*** Provided passage

Air traffic controllers at Heathrow Approach Control (based in Swanwick, Hampshire) then guide the aircraft to their final approach, merging aircraft from the four holds into a single stream of traffic, sometimes as close as 2.5 nautical miles (4.6 km; 2.9 mi) apart. Considerable use is made of continuous descent approach techniques to minimise the environmental effects of incoming aircraft, particularly at night[28]. Once an aircraft is established on its final approach, control is handed over to Heathrow Tower.
Because aircraft generate significantly more noise on departure than when landing, there is a preference for westerly operations during daytime operations[29]. In this mode aircraft depart towards the west and approach from the east over London, thereby minimising the impact of noise on the most densely populated areas. Heathrow's two runways generally operate in segregated mode whereby arriving aircraft are allocated to one runway and departing aircraft to the other. To further reduce noise nuisance to people beneath the approach and departure routes, the use of runways 27R and 27L is swapped at 3 pm each day if the wind is from the west. When easterly landings are in progress there is no alternation; 09L remains the landing runway and 09R the departure runway due to the Cranford Agreement. Occasionally landings are allowed on the nominated departure runway, to help reduce airborne delays and to position landing aircraft closer to their terminal, thus reducing taxi times.
Night-time flights at Heathrow are subject to restrictions. Between 23:00 and 07:00 the noisiest aircraft (rated QC/8 and QC/16) cannot be scheduled to operate at all. In addition, between 23:30 and 06:00 (the night quota period) there are three limits:
  • A limit on the number of flights allowed;
  • A quota count system which limits the total amount of noise permitted, but allows operators to choose to operate fewer noisy aircraft or a greater number of quieter planes[30];
  • A voluntary ban on QC/4 aircraft.

******

### Work instructions
A - Reproduce the Heathrow passage word for word, starting with "Night-time flights at" and going on through "on QC/4 aircraft.".
B - According to the Heathrow passage, at what time each day is the use of runways 27R and 27L swapped when the wind is from the west?
C - Go on with the passage on Heathrow air traffic and noise rules, picking up after its final sentence.

*** Provided material

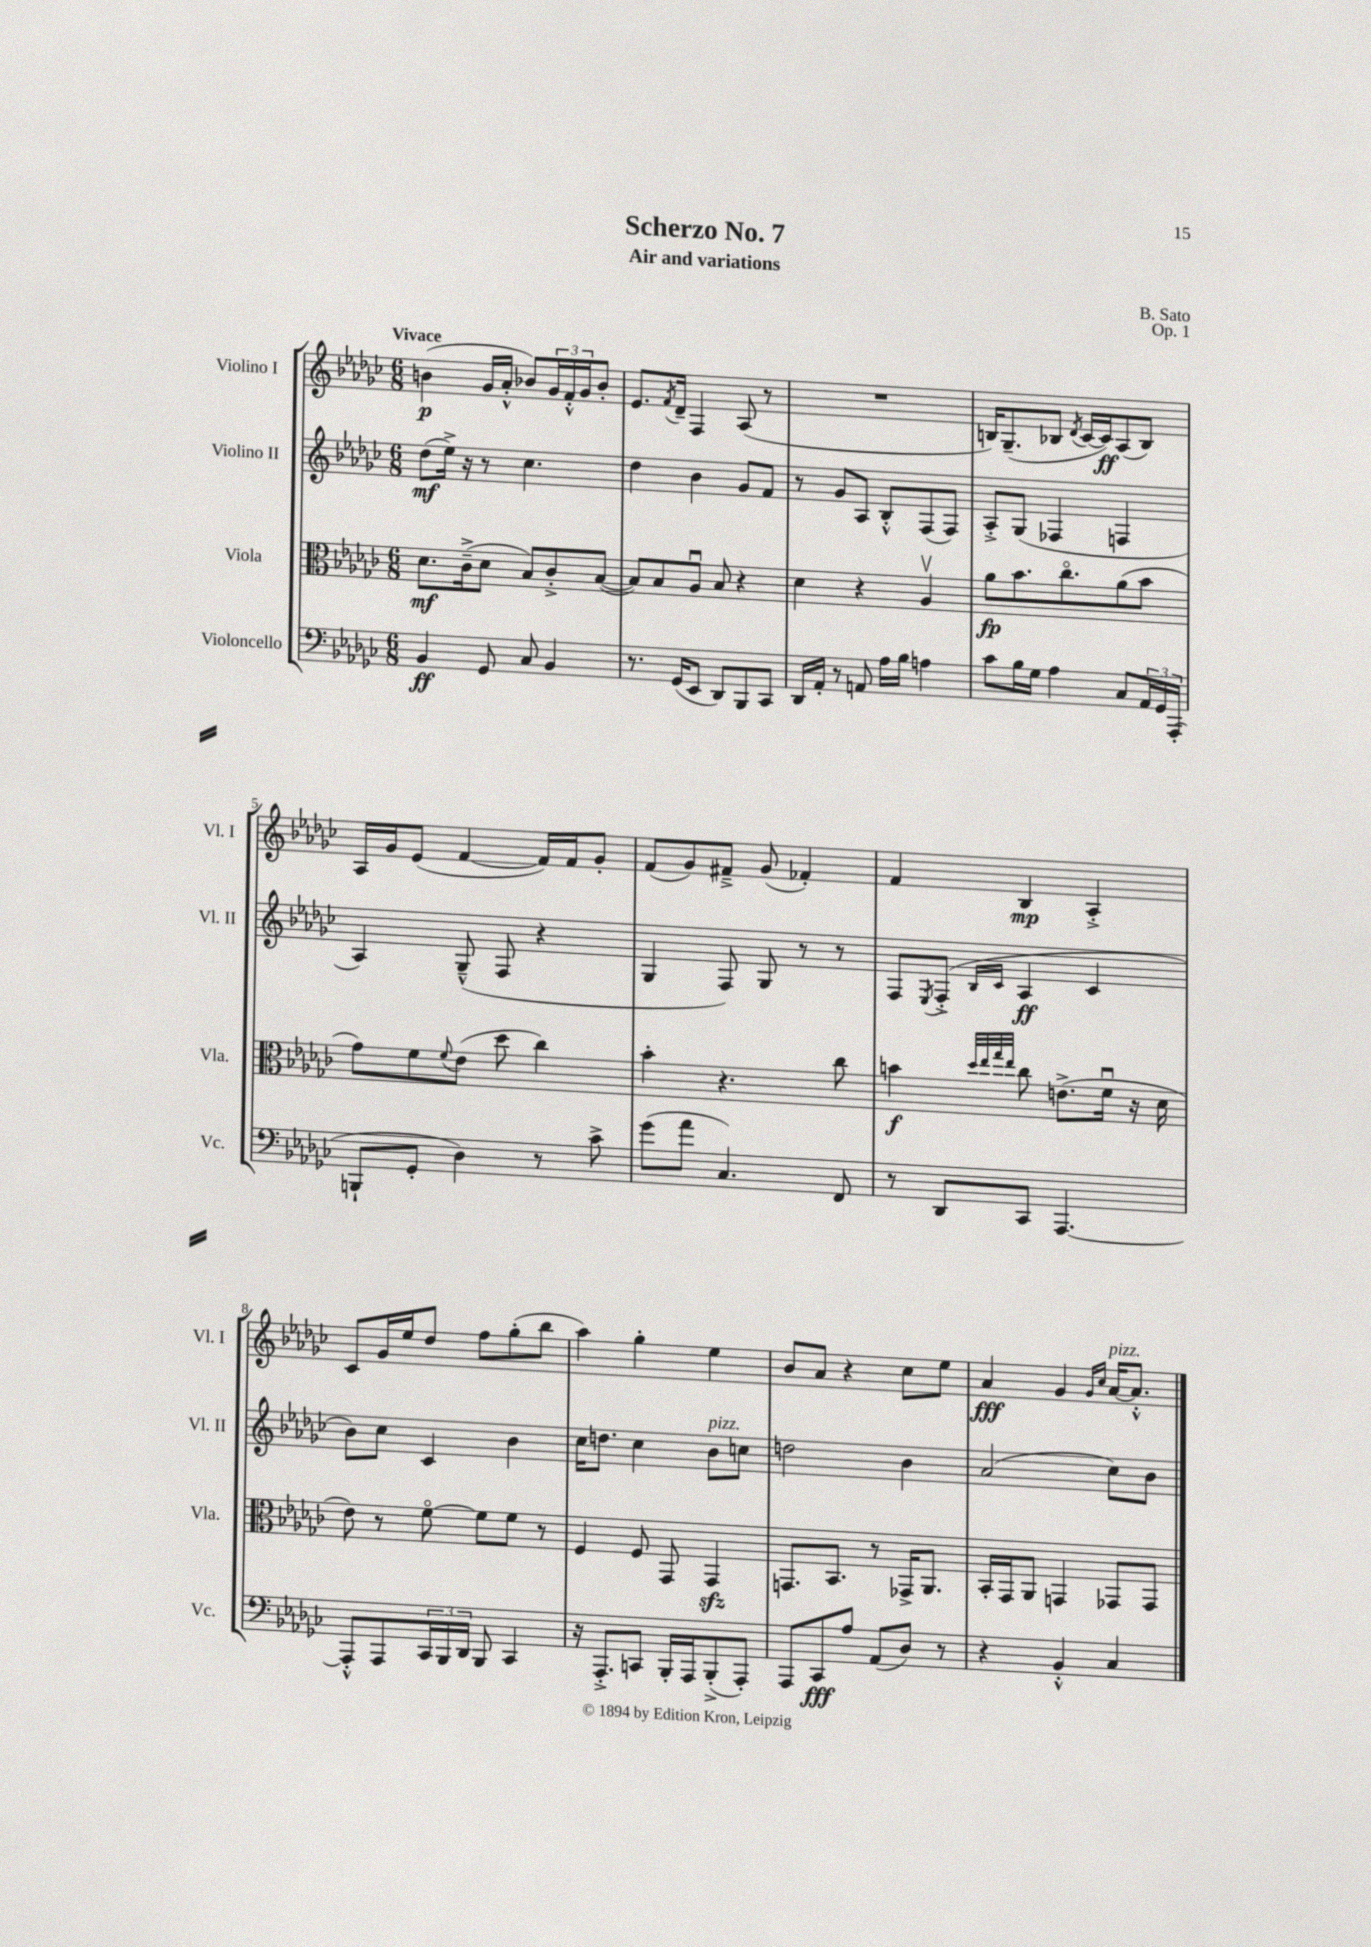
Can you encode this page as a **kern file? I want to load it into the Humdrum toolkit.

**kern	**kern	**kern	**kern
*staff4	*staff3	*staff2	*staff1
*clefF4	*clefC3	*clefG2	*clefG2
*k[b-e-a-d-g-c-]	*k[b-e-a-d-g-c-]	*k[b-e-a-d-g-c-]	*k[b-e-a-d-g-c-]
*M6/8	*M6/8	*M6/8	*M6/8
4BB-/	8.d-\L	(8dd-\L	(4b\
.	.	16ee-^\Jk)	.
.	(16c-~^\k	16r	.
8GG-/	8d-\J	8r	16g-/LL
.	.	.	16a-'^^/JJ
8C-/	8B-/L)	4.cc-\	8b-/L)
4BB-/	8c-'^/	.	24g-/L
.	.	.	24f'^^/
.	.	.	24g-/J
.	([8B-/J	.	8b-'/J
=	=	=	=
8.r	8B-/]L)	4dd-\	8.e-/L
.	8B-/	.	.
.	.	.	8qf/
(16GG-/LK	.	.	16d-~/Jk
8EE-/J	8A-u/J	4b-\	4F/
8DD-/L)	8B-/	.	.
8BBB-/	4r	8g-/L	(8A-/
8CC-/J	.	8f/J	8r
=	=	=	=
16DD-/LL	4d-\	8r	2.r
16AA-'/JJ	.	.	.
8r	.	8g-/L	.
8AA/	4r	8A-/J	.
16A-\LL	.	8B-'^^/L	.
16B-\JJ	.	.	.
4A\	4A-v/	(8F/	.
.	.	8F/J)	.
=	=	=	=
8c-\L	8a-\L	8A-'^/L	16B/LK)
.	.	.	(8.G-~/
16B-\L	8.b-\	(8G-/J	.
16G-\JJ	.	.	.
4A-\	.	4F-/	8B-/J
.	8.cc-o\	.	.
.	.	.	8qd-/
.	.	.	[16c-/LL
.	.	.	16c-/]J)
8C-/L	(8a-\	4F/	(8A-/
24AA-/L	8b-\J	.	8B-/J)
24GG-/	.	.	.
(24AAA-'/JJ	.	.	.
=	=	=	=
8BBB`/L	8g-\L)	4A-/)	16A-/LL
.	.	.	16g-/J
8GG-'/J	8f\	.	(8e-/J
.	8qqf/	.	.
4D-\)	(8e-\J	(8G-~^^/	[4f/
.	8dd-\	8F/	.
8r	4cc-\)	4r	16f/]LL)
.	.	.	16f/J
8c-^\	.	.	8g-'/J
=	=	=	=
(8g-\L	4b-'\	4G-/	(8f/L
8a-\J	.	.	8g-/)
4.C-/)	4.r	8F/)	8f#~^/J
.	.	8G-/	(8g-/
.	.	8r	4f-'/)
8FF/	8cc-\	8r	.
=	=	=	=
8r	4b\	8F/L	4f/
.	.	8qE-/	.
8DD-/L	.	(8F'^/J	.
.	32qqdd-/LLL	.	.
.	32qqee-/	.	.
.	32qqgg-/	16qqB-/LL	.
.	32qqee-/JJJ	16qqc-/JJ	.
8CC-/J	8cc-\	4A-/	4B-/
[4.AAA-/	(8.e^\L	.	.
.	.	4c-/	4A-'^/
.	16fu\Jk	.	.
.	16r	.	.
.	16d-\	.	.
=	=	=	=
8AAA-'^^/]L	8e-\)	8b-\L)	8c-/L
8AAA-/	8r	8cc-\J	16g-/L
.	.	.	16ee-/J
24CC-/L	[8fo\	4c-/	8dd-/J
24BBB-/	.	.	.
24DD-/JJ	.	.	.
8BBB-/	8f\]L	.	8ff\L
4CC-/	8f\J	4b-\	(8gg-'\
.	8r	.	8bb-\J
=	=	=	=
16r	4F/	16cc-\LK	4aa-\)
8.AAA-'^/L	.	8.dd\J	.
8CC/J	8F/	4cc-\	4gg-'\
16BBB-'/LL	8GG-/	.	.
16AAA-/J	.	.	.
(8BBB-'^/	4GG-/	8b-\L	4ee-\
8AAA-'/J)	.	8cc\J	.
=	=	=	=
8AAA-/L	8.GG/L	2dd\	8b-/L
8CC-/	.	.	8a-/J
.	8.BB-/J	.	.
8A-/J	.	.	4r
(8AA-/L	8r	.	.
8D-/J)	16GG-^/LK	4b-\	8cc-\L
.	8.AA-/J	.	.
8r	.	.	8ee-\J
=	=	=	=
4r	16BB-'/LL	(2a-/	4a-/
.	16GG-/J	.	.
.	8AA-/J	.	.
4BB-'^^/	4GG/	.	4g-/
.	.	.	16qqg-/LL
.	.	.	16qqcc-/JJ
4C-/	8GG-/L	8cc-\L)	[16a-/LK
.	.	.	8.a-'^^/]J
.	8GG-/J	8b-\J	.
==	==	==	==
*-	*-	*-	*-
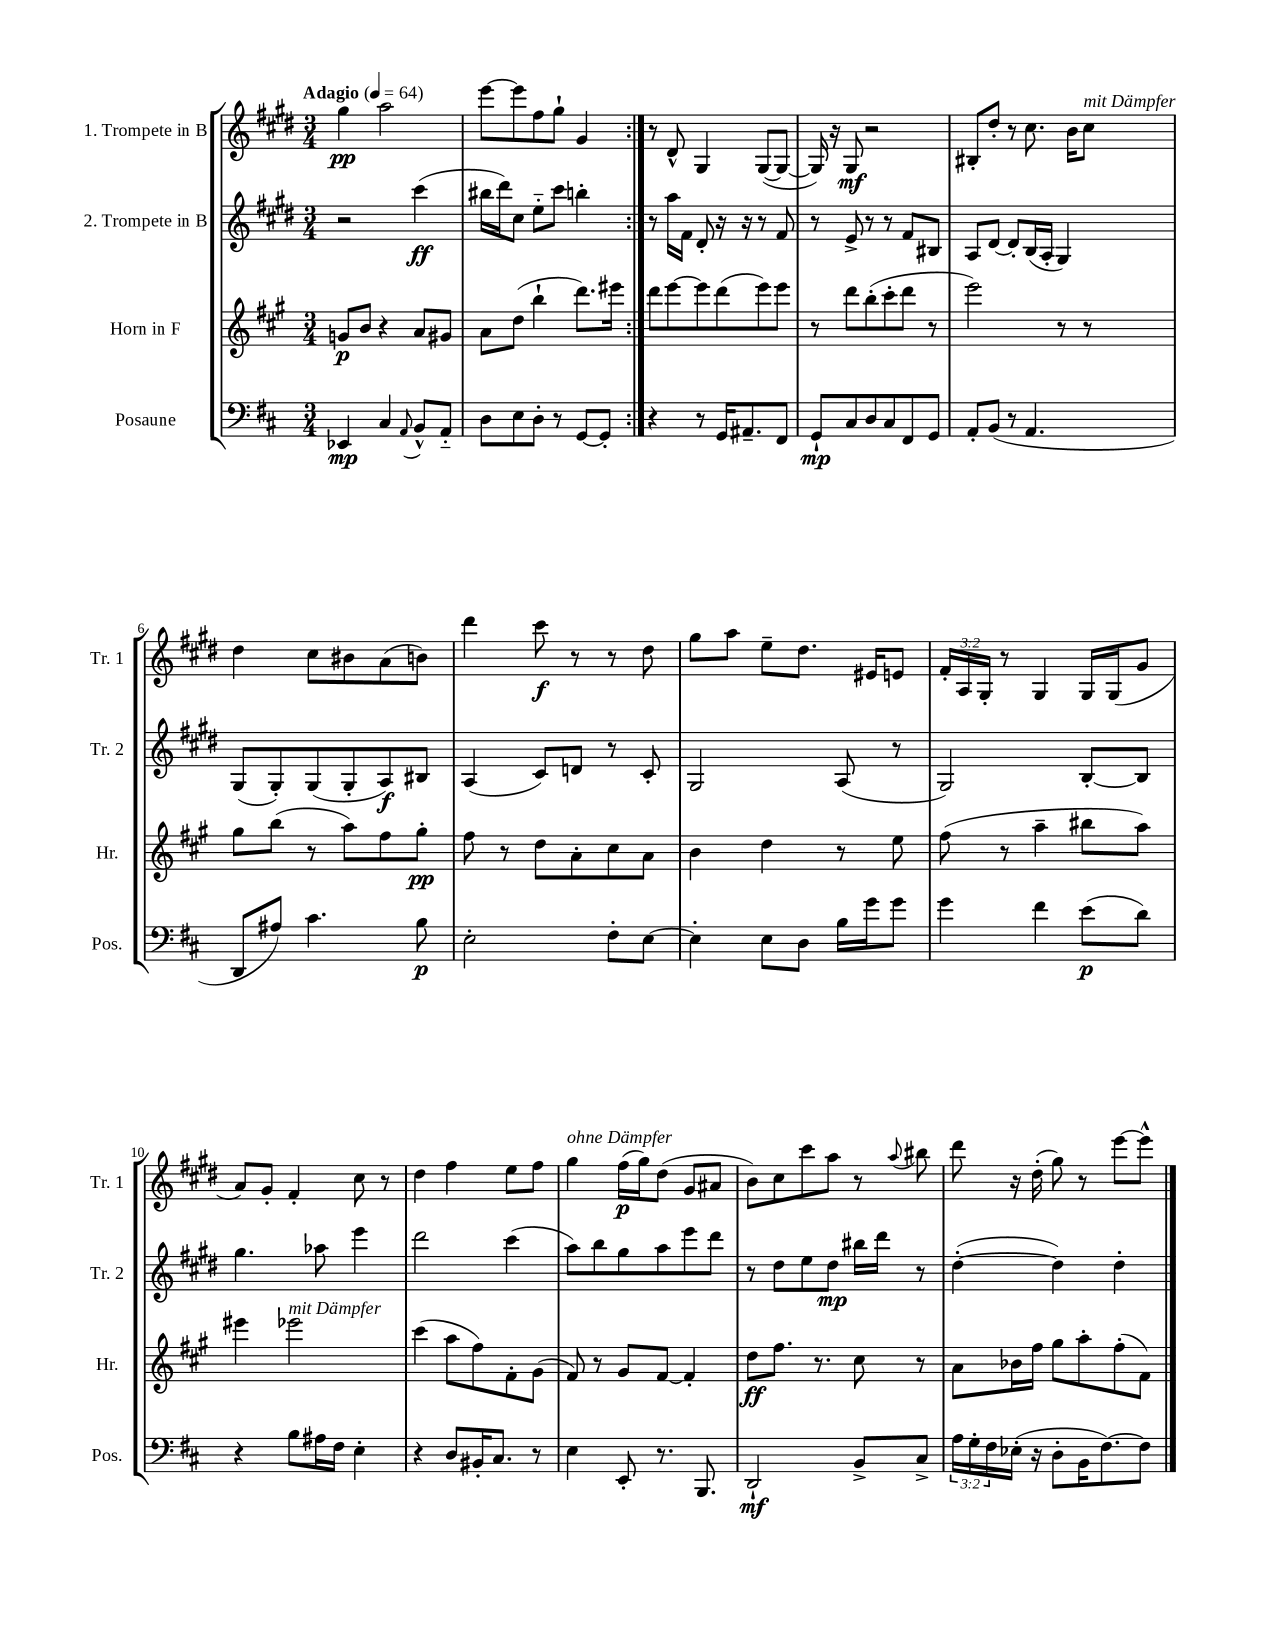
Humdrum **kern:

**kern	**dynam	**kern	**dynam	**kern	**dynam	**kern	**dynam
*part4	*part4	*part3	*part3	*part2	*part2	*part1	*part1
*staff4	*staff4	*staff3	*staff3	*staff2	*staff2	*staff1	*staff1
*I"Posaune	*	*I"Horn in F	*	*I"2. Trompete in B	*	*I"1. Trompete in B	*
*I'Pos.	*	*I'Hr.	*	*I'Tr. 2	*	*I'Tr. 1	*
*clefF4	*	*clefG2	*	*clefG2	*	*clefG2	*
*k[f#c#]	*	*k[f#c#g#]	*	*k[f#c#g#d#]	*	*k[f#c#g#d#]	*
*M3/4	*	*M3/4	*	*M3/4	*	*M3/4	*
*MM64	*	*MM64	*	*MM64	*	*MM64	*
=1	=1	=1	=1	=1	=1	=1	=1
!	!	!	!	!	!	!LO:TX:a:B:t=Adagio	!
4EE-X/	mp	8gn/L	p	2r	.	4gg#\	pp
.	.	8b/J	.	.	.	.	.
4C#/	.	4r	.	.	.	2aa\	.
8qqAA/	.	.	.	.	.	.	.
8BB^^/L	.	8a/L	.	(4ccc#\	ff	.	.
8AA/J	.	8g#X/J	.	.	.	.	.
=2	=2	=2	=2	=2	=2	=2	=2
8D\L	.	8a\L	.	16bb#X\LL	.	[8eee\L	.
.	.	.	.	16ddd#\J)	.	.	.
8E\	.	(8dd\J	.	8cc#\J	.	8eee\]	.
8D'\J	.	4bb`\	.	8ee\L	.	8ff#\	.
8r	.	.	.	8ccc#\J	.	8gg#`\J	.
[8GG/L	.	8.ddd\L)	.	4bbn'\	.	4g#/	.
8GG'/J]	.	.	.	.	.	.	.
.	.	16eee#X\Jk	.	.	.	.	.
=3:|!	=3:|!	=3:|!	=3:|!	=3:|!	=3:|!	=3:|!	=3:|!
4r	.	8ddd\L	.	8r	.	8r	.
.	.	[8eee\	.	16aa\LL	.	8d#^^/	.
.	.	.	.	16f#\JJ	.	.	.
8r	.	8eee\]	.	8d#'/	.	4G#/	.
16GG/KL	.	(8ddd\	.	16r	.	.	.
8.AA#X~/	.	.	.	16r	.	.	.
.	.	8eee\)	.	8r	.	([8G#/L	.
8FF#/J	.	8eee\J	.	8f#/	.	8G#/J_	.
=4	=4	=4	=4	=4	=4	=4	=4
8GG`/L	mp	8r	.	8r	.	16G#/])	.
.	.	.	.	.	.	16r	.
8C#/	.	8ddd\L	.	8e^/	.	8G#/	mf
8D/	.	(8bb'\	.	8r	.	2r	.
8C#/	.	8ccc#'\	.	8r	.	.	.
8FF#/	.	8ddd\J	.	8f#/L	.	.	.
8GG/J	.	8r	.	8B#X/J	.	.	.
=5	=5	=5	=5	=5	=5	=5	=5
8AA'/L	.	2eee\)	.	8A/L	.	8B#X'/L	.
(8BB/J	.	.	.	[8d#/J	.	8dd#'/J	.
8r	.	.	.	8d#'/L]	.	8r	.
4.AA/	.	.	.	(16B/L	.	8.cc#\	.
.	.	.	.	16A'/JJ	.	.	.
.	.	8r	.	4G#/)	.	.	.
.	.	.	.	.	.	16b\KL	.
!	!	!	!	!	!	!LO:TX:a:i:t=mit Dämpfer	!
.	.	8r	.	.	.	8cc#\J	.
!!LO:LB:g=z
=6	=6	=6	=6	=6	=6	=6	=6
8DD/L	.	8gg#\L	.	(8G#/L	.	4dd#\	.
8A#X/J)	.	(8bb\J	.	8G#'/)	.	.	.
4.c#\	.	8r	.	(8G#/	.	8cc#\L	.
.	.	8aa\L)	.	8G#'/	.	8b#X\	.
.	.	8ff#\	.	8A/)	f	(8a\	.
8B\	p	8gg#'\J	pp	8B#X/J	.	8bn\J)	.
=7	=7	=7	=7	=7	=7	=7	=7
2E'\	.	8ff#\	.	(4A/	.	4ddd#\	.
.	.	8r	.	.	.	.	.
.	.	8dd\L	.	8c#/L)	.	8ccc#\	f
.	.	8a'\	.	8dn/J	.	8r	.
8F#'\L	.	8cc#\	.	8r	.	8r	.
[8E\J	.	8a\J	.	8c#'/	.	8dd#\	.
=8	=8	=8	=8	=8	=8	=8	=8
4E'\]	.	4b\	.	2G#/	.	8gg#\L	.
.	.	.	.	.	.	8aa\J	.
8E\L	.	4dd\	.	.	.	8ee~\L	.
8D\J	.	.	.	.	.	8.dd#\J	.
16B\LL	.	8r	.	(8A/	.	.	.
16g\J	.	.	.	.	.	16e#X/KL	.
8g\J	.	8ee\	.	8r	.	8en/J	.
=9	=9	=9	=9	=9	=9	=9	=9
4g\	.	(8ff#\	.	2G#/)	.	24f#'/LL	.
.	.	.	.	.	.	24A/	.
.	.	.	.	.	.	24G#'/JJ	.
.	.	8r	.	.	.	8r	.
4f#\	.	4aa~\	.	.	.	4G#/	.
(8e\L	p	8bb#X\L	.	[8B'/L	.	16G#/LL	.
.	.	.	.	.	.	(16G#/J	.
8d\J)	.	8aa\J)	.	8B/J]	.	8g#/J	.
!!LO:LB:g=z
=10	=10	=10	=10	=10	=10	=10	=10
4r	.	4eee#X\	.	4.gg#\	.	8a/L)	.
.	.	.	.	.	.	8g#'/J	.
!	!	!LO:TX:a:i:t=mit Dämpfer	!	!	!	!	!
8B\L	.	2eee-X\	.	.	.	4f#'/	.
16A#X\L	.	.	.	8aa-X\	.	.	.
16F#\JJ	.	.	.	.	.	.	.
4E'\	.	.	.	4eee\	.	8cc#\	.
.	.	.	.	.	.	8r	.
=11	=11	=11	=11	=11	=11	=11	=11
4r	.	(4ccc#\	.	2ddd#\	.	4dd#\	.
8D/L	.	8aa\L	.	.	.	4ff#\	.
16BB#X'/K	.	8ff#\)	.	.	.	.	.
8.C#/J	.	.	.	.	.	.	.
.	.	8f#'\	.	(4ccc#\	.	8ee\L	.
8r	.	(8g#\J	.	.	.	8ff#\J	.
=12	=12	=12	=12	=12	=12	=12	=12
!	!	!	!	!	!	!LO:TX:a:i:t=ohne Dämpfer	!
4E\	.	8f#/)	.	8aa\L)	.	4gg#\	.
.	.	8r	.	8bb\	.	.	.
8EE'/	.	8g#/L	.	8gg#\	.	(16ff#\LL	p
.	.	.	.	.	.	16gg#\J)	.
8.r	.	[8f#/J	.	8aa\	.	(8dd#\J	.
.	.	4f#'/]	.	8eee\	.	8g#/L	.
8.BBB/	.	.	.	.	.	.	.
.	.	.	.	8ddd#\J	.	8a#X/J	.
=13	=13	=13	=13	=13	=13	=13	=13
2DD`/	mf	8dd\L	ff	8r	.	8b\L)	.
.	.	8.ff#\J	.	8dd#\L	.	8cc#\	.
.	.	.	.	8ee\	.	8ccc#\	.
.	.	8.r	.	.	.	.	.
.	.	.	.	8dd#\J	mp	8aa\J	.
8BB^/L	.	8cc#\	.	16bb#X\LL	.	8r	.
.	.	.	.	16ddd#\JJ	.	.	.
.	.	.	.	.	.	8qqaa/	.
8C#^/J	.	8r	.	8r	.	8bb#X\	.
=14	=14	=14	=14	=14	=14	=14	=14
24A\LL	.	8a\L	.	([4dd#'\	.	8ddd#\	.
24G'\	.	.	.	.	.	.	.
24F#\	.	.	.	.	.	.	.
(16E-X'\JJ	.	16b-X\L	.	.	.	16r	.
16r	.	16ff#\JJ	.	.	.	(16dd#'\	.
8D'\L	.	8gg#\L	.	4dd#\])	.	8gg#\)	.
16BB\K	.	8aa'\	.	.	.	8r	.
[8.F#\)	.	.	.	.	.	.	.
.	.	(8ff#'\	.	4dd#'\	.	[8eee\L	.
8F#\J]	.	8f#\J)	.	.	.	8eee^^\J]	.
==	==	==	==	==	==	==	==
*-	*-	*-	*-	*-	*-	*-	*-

******

### Expected answers
A -
Night-time flights at Heathrow are subject to restrictions. Between 23:00 and 07:00 the noisiest aircraft (rated QC/8 and QC/16) cannot be scheduled to operate at all. In addition, between 23:30 and 06:00 (the night quota period) there are three limits:
  • A limit on the number of flights allowed;
  • A quota count system which limits the total amount of noise permitted, but allows operators to choose to operate fewer noisy aircraft or a greater number of quieter planes[30];
  • A voluntary ban on QC/4 aircraft.

B - At 3 pm.

C -
As BAA own London's three major airports[31] and therefore have a monopolistic position, the amount it is allowed to charge airlines to land aeroplanes at Heathrow is heavily regulated by the Civil Aviation Authority (CAA). Until 1 April 2003, the annual increase in landing charge per passenger was capped at inflation minus 3%. From 2003 to 2007, charges increased by inflation plus 6.5% per year, taking the fee to £9.28 per passenger in 2007. In March 2008, the CAA announced that the charge would be allowed to increase by 23.5% to £12.80 from 1 April 2008, and by inflation plus 7.5% for each of the following four years[32].
In addition, air traffic between Heathrow and the United States was strictly governed by the countries' bilateral Bermuda II treaty. The treaty originally allowed only British Airways, Pan Am and TWA to fly from Heathrow to the US. In 1991, PAA and TWA sold their rights to United Airlines and American Airlines respectively and Virgin Atlantic was added to the list of airlines allowed to operate on these routes. In 2002, American Airlines and British Airways announced plans to coordinate the scheduling of their trans-Atlantic routes but plans were dropped after the United States Department of Transportation made approval conditional on the granting of further access slots to Heathrow to other US airlines. American Airlines and British Airways considered the slots too valuable and dropped the plans[33]. The Bermuda bilateral agreement conflicted with the Right of Establishment of the United Kingdom in terms of its membership in the EU, and as a consequence the UK was ordered to drop the agreement in 2004. A new "open skies" agreement was signed by the United States and the European Union on 30 April 2007 and came into effect on 30 March 2008.
Whilst the cost of landing at Heathrow is determined by the CAA and BAA, the allocation of landing slots to airlines is carried out by Airport Co-ordination Limited (ACL).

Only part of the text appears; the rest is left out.